Minnesota students confront President Kaler to demand real diversity
Minneapolis, MN – On March 12, 35 students interrupted a ribbon-cutting ceremony at the University of Minnesota to protest the lack of real diversity on campus. The protest was organized by a new student group called Whose Diversity? and was supported by Students for a Democratic Society (SDS).
At the ribbon-cutting ceremony, students marched to the front of the crowd, chanted and spoke to the audience and administration before the event began. As U of M President Kaler begun speaking, protesters raised signs that read, “Support the right to self-determination,” “does my culture make you uncomfortable?” and “We reject racism” between President Kaler and the crowd. Unable to speak clearly or even see the audience, the president made a handful of remarks and then turned the microphone over to the next speaker. Non-white students are silenced every day by university administrators, but Whose Diversity? flipped the script.
The ribbon-cutting ceremony was the public unveiling of the newly-remodeled second floor of Coffman Memorial Union, the Minneapolis campus’ student center. This is where student cultural centers are located, such as the La Raza Student Cultural Center, Black Student Union, American Indian Student Cultural Center, Women’s Student Activist Collective and many more. Students revealed that the second floor remodeling – which students resisted throughout the process – was an attempt to ‘whitewash’ the previously vibrant space because a conservative white man threatened to sue the University for discrimination several years ago.

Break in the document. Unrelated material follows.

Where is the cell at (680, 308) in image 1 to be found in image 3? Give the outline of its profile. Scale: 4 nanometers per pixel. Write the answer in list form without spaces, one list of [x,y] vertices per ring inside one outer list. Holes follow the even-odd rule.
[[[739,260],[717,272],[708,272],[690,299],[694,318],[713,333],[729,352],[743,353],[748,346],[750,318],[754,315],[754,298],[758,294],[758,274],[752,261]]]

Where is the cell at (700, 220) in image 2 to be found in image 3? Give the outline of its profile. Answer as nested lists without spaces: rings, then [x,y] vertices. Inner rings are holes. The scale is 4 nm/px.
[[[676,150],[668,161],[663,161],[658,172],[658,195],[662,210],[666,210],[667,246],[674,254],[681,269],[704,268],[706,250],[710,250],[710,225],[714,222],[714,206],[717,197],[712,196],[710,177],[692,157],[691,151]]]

For years the administration has been tightening the largely non-white groups’ annual budgets and restricting their access to their own spaces, particularly on the second floor of Coffman. At the protest, students demanded “Where are the murals?” referring to historic cultural murals that the administration destroyed as part of the remodel of the student cultural center spaces. The murals were an important legacy of student struggle at the U of M – such as a mural depicting the historic 1969 student takeover of Morrill Hall which resulted in the establishment of the African and African-American Studies Department. Flustered by the students’ disruption of the press event, President Kaler hid in the student government office until it was his turn to speak.
While Minneapolis is 18.6% Black and 10.5% Latino, the U of M remains overwhelmingly white. The U of M’s student body is 4% Black and 2.4% Latino/a in 2014. And the Chicano Studies, American Indian Studies and African American & African Studies departments are continually underfunded, as are non-white student groups. Students demanded that these issues be addressed. After the protest, students gathered to celebrate a successful action and motivate people to keep building the student movement.
Students for a Democratic Society member Stephanie Taylor said afterwards, “The University systematically excludes poor and oppressed nationality students. UMN needs to expand access and support for departments and programs that serve these students. It’s not about diversity for the sake of diversity, it’s about justice for oppressed and exploited communities in our state.”